I started the day with my head aching. Steroid injections to the head elicit this type of reaction in the neurologist’s procedure room: “Holy mother of F*CK! I hate you!!” Yes, I’m still being treated for the head injury I sustained 16 months ago, and hopefully by the end of this year we can close this chapter.
Then I came home to see a friend had posted about George Will’s op-ed piece about rape, and so my day ended with my heart aching. Because I see now this is a chapter that can never truly be closed in my life. Because when he’s accusing rape victims of lying, he’s calling me a liar and I’ll have none of that. Because when he’s accusing me of asking for it, thems are fightin’ words and he does not want to tangle with me.
You’ve likely read all about the backlash, the Twitter hashtags, the social commentary. I won’t reiterate those points that others have been more eloquent about. I honestly view George Will like I do Ann Coulter, and I need not say more. People are calling for his job. But you know what? I’m OK with him keeping his job. I value the freedom of speech. And I value opportunities for people to rally together for an idea.
I must say I agree with the all the points made in Salon and Jezebel and other mainstream articles and commentaries. But here’s the thing: This has become a battle between fundamentalist sides–conservative versus liberals. This is about how people think he’s an idiot. We’ve lost sight of the other real issue: He wrote what he thinks and believes. He’s not the only man in this country that thinks this way.

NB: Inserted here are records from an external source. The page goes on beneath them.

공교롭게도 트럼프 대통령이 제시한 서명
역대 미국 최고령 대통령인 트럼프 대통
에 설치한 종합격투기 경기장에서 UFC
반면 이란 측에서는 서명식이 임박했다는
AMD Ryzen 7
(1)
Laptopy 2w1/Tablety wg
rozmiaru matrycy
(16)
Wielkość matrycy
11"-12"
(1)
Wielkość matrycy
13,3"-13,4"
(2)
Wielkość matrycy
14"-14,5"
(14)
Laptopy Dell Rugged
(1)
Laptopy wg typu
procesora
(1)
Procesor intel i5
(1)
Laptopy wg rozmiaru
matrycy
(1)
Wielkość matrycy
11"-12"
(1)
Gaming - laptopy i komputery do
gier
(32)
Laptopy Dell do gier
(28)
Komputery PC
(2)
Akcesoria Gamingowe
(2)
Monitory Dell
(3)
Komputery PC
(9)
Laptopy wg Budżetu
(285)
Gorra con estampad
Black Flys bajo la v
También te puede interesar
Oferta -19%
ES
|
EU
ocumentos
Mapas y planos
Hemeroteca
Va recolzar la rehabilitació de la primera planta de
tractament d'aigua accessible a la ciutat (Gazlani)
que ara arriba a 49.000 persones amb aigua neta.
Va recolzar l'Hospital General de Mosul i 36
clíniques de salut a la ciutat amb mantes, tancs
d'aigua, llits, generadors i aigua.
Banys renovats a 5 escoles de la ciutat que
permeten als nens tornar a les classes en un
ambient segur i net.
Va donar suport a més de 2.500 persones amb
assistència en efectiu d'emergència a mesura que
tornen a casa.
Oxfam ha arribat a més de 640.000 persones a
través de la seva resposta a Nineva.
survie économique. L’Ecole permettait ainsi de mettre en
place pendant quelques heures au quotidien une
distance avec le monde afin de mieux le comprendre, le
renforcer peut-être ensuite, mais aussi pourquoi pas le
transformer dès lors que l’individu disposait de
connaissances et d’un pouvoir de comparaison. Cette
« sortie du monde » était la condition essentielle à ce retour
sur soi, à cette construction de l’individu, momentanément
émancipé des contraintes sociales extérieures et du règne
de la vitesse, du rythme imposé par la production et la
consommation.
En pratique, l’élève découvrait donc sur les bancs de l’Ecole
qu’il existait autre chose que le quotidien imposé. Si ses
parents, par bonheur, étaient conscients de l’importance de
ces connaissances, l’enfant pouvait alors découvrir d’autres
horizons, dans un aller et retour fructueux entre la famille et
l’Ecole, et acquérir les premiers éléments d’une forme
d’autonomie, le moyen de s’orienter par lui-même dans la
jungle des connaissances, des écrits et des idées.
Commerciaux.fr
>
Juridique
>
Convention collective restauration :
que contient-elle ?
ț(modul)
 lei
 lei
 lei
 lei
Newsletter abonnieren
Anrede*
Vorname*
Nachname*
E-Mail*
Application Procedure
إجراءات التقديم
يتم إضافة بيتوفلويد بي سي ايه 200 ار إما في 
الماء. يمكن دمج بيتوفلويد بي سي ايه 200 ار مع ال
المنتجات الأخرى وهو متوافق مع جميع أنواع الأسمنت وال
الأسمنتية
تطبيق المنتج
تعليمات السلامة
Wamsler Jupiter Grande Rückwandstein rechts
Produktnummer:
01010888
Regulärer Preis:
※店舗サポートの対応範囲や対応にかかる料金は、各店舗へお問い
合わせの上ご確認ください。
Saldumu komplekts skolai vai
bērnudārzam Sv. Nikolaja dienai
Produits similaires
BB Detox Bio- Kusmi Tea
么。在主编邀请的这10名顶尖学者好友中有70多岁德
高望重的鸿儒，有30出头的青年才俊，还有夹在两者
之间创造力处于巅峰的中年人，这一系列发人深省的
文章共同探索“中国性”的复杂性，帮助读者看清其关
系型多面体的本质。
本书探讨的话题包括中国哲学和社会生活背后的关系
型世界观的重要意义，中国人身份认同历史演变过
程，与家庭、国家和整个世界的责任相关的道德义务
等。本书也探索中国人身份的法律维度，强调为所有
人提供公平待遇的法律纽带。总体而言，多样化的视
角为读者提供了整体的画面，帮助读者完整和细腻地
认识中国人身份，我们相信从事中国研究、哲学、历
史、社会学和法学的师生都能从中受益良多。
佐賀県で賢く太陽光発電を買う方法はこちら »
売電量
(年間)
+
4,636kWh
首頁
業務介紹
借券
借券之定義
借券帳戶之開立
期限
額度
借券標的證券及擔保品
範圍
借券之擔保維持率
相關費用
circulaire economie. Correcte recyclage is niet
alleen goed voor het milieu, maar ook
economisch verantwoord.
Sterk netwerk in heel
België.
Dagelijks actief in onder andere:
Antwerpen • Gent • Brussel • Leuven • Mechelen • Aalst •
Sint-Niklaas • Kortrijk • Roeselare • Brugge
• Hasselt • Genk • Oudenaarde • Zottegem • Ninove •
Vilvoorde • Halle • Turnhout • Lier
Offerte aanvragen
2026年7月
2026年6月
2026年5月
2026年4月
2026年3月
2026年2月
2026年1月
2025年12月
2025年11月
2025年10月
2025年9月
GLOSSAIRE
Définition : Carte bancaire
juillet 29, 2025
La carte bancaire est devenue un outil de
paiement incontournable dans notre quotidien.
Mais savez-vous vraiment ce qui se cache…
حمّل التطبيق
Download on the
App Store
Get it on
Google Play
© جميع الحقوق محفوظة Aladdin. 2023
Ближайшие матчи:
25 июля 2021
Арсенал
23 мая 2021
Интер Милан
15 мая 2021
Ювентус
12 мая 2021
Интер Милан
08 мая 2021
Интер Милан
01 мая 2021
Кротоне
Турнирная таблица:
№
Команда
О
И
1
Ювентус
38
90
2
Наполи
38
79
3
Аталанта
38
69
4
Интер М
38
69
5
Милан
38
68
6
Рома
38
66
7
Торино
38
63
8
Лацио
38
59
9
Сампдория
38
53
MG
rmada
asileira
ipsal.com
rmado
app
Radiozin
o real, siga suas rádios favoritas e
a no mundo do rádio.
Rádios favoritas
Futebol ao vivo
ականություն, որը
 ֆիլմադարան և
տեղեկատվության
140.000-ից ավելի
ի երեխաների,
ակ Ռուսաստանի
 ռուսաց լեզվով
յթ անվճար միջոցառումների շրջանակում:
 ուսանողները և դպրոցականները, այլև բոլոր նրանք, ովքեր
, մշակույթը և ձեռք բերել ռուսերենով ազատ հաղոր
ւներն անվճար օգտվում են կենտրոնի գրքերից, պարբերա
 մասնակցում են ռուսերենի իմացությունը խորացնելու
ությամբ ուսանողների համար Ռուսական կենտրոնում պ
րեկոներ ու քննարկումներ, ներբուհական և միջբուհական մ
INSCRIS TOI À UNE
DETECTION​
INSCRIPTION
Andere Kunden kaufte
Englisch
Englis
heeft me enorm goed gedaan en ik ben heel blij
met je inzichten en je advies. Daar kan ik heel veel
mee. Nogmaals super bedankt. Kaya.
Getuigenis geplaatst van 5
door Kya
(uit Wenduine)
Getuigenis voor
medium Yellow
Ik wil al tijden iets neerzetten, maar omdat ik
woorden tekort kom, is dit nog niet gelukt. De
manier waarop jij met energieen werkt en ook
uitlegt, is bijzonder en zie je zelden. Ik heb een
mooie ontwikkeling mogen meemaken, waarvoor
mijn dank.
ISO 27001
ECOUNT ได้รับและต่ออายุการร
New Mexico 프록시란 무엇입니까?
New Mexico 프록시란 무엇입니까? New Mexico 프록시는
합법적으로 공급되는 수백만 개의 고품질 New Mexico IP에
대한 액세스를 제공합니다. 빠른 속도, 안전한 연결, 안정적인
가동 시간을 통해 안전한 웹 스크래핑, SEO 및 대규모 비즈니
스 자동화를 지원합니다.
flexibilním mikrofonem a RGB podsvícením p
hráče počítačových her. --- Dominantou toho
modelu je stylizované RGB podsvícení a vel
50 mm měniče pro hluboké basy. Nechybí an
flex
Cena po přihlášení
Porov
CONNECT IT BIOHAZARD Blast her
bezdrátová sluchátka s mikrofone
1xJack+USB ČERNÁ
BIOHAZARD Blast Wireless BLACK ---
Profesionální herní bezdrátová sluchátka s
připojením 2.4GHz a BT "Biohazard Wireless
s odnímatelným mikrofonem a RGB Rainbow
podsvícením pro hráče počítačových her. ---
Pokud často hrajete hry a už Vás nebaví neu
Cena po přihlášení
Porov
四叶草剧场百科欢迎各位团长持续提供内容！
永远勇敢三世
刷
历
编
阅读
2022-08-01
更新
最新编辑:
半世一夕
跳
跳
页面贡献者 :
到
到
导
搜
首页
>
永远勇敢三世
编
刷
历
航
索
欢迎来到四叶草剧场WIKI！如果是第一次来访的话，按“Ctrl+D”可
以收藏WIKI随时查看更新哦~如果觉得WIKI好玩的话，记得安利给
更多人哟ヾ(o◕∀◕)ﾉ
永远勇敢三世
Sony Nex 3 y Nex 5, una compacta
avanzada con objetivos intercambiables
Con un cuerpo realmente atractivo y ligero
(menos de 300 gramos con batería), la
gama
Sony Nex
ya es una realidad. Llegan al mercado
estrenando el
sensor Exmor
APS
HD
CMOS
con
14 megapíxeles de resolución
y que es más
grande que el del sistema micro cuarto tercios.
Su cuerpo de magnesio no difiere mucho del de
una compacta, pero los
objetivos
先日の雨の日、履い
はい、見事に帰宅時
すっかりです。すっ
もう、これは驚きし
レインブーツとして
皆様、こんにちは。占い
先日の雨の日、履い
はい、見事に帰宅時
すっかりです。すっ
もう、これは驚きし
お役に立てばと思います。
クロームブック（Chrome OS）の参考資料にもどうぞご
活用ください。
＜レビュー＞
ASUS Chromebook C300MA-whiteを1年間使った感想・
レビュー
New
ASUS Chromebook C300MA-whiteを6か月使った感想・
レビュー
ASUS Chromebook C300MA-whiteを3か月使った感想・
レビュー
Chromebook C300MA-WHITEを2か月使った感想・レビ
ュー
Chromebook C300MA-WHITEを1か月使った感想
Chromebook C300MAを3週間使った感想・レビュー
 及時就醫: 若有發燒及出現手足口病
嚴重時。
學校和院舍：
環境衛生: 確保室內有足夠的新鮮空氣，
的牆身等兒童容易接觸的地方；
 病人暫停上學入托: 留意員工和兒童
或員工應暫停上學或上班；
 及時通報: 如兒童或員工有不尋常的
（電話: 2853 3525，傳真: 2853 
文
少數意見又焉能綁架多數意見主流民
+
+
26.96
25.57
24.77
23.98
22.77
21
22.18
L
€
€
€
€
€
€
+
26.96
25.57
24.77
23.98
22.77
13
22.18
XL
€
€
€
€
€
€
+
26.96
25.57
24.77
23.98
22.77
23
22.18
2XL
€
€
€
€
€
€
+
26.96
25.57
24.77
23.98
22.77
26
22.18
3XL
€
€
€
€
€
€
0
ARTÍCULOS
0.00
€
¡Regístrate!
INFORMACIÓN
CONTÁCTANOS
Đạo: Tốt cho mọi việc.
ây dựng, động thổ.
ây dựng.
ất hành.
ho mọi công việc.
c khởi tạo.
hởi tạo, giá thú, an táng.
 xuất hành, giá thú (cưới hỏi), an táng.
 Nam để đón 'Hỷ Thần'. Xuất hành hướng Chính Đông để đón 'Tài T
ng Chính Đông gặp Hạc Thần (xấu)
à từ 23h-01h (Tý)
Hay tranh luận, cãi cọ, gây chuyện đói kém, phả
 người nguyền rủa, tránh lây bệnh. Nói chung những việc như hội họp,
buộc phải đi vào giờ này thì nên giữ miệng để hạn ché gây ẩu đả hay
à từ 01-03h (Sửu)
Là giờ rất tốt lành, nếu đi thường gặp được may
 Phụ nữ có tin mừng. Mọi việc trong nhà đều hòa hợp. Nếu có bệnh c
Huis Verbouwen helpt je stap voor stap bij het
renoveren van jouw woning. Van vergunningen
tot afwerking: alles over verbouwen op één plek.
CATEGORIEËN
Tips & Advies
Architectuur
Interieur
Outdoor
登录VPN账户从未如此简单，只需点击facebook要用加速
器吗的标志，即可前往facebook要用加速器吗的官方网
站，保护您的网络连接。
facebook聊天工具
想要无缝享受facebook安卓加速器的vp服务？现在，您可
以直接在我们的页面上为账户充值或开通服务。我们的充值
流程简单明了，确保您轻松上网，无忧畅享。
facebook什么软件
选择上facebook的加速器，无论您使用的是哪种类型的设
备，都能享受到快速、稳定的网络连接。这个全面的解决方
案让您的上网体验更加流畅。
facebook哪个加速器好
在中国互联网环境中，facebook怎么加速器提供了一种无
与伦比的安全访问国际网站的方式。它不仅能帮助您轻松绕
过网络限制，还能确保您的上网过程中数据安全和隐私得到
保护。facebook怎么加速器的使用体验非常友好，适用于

He’s not the only man who dismisses a woman’s right to not be touched in ways she does not want. He’s not the only man to believe that if you’ve had sex with a man in the past, he’s allowed to again in the future regardless of what she says. He’s not the only man who believes certain woman asked for it by drinking alcohol or dressing in certain ways. He’s not the only man who believes women lie about being assaulted.
It’s precisely that he’s not the only man who believes these things that have created this rape culture that we live in that allows for people to be assaulted. And then not believed. We cannot shift this issue to a conservative/liberal or man/feminist issue. We cannot lose sight of the faces of the mothers and sisters and daughters and friends who have been assaulted. We cannot lose sight of the faces of the fathers and brothers and sons and friends who have assaulted women.
The man who assaulted me does not believe he did anything wrong. My friend who believes he can have sex with his girlfriend even if she says no because they’re in a relationship does not believe he does anything wrong (side note: we are no longer friends). We can only change this rape culture and their behaviors when we can acknowledge that safety is a human right. We can only change behaviors when we believe women are equals who deserve to not be viewed as property to have things done to, equals whose accusations are believed, equals whose boundaries are respected. We must focus our efforts in changing these belief systems if we are to change anything. We cannot continue to blame conservative pundits or angry feminists.
Though I appreciate the opportunity to get angry at people who voice opinions I do not agree with, we cannot stay in that anger and just call them names and call for their heads. We need to understand what they think, and why they think these things. We need to have the hard conversations with our sons and daughters and friends and neighbors. We need to teach them that everyone’s boundaries need to be respected. We need to teach them that everyone’s voice has a right to be heard. Otherwise, all our hearts will continue to break.
A “rape culture” (it’s despicable to me that rape is still such a pervasive part of our collective that we have need for a slang/spin term for it) is taught and learned and expected and accepted (and worse). We, as a collective, tolerate and, yes, even encourage the physical/mental/emotional violation of other humans. Until we collectively and consciously choose to acknowledge rape as the violent act against humanity (women and men) it is and appropriately address “rapists” and this “rape culture”, our thoughts, intentions, words, and behaviors will only continue to propagate perpetrators and victims. We, each one of us, must dare to help us all. We must. We can.
But will we?
May the wounds of us all help us to speak and seek such loving truth. May we choose love.
I agree on all points–it is ludicrous to have lingo for such violence, and that it’s a “culture.” And yes, we live in a time now where public shaming and asserting power over a different group is viewed as positive and something to strive for. Yes, I believe we collectively must choose to do more, and the collective is composed of individuals. I am hoping through my writing that i can influence/inspire one, two, maybe three people to begin choosing love and kindness and choosing to actively teach their children and friends to choose love and kindness…this is the only way.
You ask if we will choose love. I must believe we will.
Thank you for such powerful words and thoughts!
I hope that we will. And, like you, I hope to be as compassionate and kind and loving as I can be. This is my contribution.